A compact differential gravimeter at the quantum projection noise limit

TL;DR

This paper introduces a compact, transportable quantum gravimeter capable of precise measurements of gravitational acceleration and its gradient, achieving quantum projection noise limits and long-term stability, with promising applications in geophysics and navigation.

Contribution

The development of a portable quantum gravimeter that simultaneously measures gravity and its gradient at quantum noise limits, enhancing stability and potential applications.

Findings

Sensitivity to g is comparable to top industrial gravimeters.

Sensitivity to gravity gradient reaches quantum projection noise limit.

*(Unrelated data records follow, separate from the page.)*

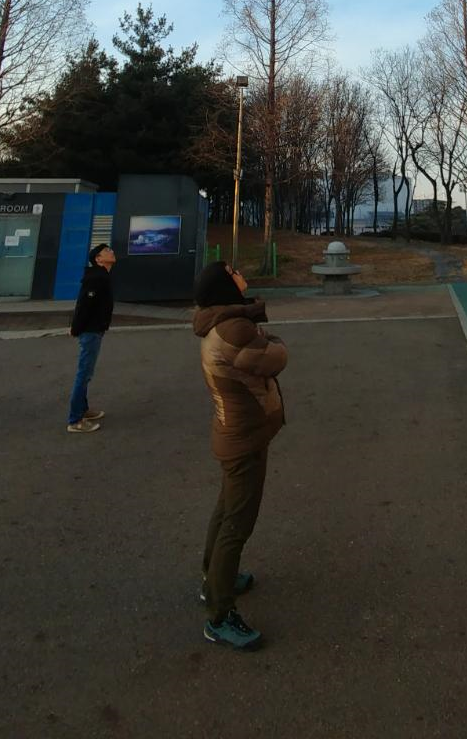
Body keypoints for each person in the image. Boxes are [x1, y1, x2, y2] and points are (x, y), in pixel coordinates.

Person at [193, 260, 287, 652]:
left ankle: (214, 580)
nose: (239, 273)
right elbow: (276, 357)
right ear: (224, 286)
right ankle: (219, 616)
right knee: (237, 523)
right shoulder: (234, 328)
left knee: (225, 510)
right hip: (244, 438)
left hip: (232, 433)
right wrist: (270, 338)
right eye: (232, 271)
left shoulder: (219, 322)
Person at [66, 243, 116, 433]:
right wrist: (76, 328)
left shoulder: (102, 276)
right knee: (84, 373)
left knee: (87, 372)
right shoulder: (96, 278)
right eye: (107, 251)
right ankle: (75, 420)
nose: (112, 252)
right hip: (90, 330)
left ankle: (83, 409)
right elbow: (84, 305)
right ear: (98, 259)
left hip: (96, 329)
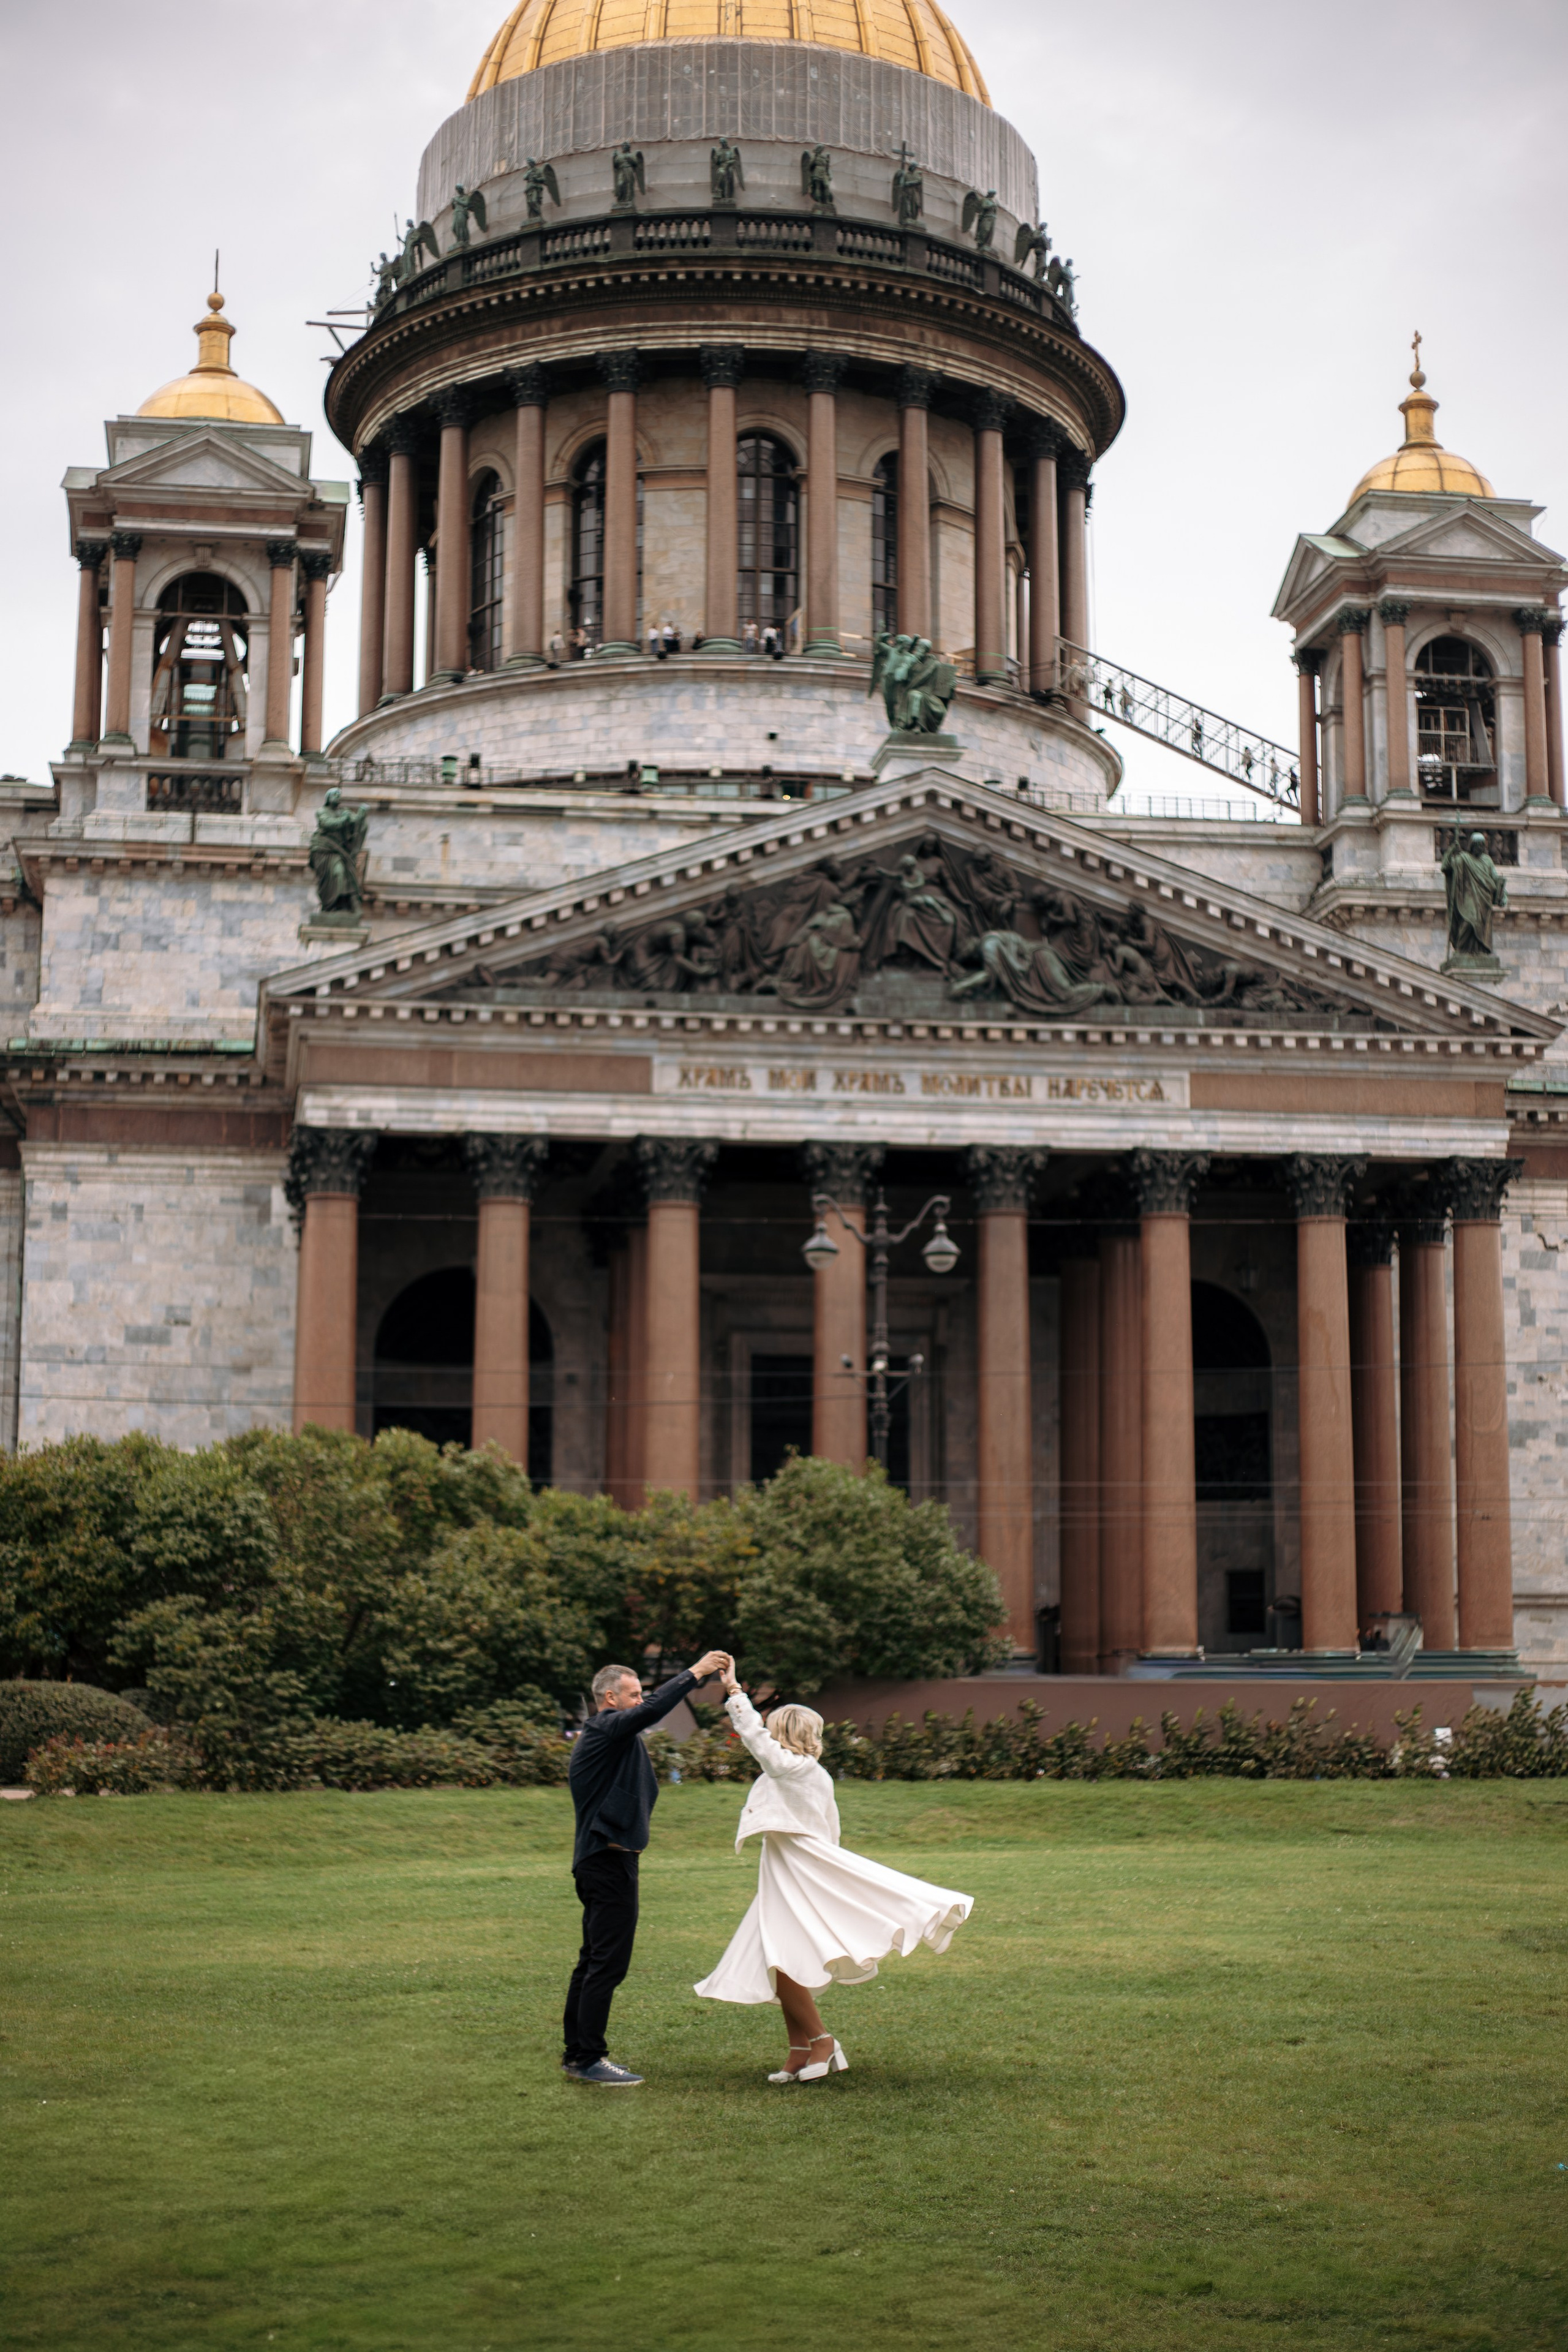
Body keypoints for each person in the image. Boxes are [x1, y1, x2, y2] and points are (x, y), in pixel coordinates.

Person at [694, 1662, 973, 2081]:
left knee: (781, 1960)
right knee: (778, 1960)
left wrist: (734, 1690)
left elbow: (758, 1744)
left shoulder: (797, 1769)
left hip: (801, 1872)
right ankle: (800, 2050)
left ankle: (822, 2043)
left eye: (773, 1731)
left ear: (782, 1734)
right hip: (786, 1872)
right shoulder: (798, 1771)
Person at [564, 1651, 731, 2086]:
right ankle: (588, 2059)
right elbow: (656, 1708)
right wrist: (696, 1673)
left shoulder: (615, 1735)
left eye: (641, 1694)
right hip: (607, 1863)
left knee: (592, 1961)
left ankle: (577, 2054)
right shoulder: (605, 1728)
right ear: (609, 1698)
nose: (642, 1701)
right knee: (607, 1964)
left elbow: (647, 1716)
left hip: (603, 1862)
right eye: (634, 1695)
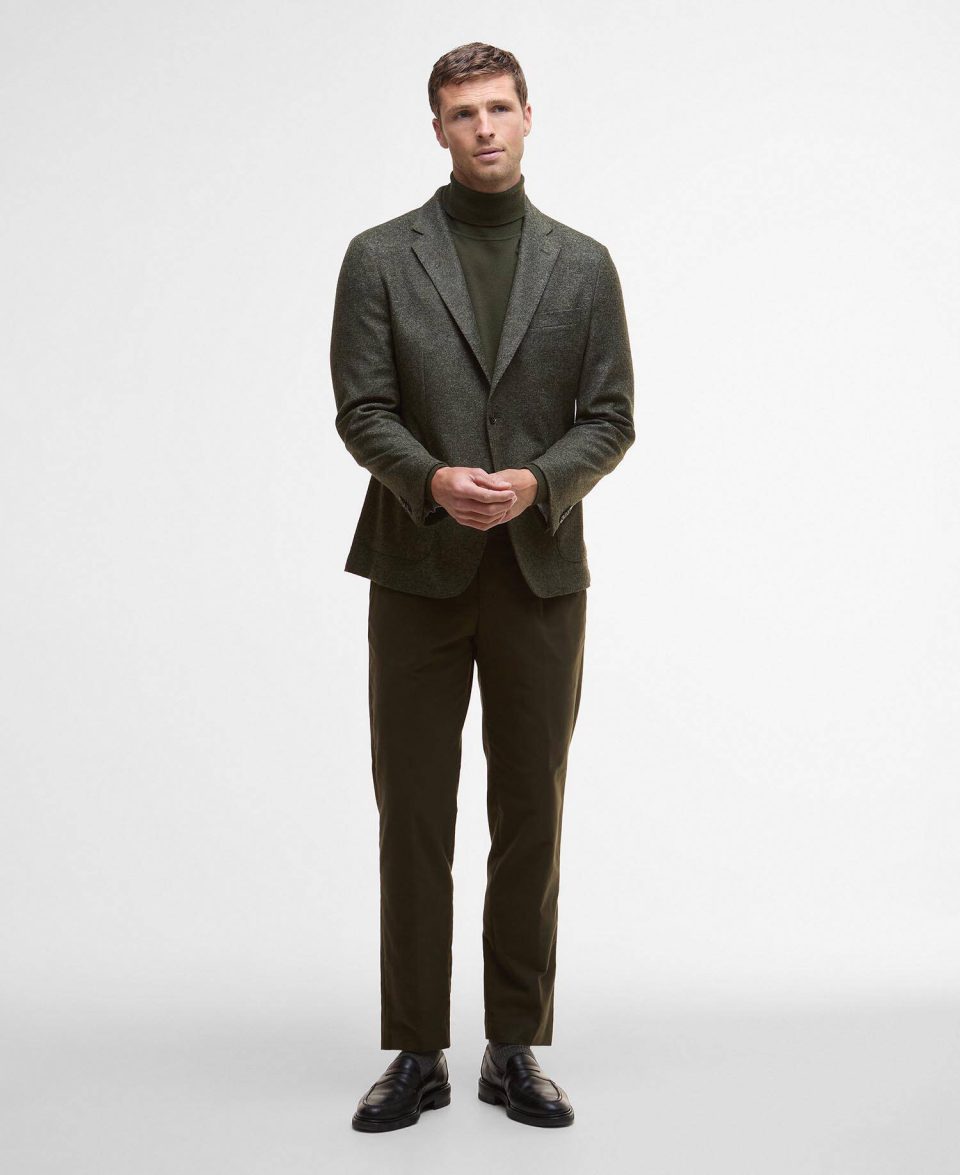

Achieves long-term stability of 0.1 E.

Abstract

Atom interferometry offers new perspectives for geophysics and inertial sensing. We present the industrial prototype of a new type of quantum-based instrument: a compact, transportable, differential quantum gravimeter capable of measuring simultaneously the absolute values of both gravitational acceleration, $g$, and its vertical gradient, $\Gamma_{zz}$. While the sensitivity to g is competitive with the best industrial gravimeters, the sensitivity on $\Gamma_{zz}$ reaches the limit set by quantum projection noise-leading to an unprecedented long-term stability of 0.1 E ($1E=1\times 10^{-9}s^{-2}$). This unique, dual-purpose instrument, paves the way for new applications in geophysics, civil engineering, and gravity-aided navigation, where accurate mapping of the gravitational field plays an important role.